Always Golden
Page 3
She stifled a sob.
They were no doubt delayed by ensuring Karima was sufficiently restrained.
She paused for a moment.
It was not right abandoning Karima, she should go straight back and wrench that blasted ring off Karima’s neck even if it meant she was captured also.
Friends didn’t just give up on each other...she would fight the intruders with her bare hands if she had to!
Fear rose from the pit of her stomach.
If she allowed King Acapf and his men to capture her, what would become of the kingdom? She had heard frightening tales of how Acapf treated his subjects.
Could she risk the lives of her father’s people over the life of one?

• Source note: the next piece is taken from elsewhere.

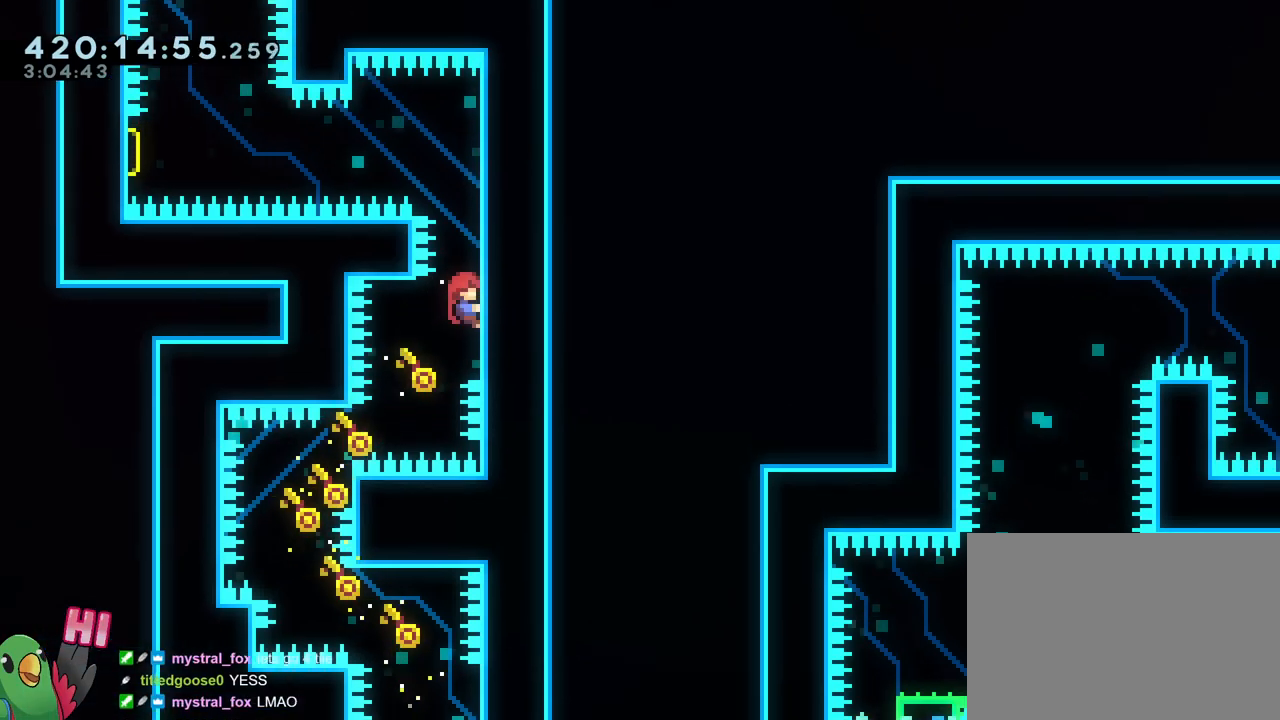
Gameplay with a controller (Nintendo layout); each line is a JSON object with the inputs held at the frame after it. "events" lists button and stick changes between this image and that frame as [ms after this image, input, new state], when the widget could be followed in between. Not read: DPAD_DOWN DPAD_RIGHT HOME L1 L3 R1 R3 SELECT START.
{"buttons": ["L2"], "left_stick": "up-right", "right_stick": "center", "events": [[17, "L2", "down"]]}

‘Make up your mind!’ she said out loud.
No, there was only one path to be taken. She had to find her parents and save herself so she could stand a chance of fighting back and saving Karima. If she went backwards now she may as well tie a bow around her neck and present herself on a golden platter.
Roughly brushing tears from her cheeks she surged forwards. The doors to the chambers were wide open. Oriana slowed, unsure what to expect. Similar to the charred curtains upstairs, the pair at the window in the corridor were in tatters and the stone walls were scorched. Reaching the entrance, Oriana slipped. In horror, she peered down to see a stream of red running from the rooms into the corridor. Carefully, she edged around the liquid, hoping it wasn’t what she feared it was.
In the near distance she could hear the booming timbre of King Acapf saying something about Karima but she could not make out the rest of his words. Passing a window which overlooked the garden courtyard, Oriana peeked out. Smoke swayed on the air, and more of King Acapf’s men stood in small clusters, their swords stained, and their armour dripping. On the ground, between the feet of Acapf’s men, lay bloodied figures. Oriana stifled a cry as she recognised the battered corpse of the castle’s cook. Her eyes darted to each of the four corners of the courtyard, recognising body after body as some of those employed by her father.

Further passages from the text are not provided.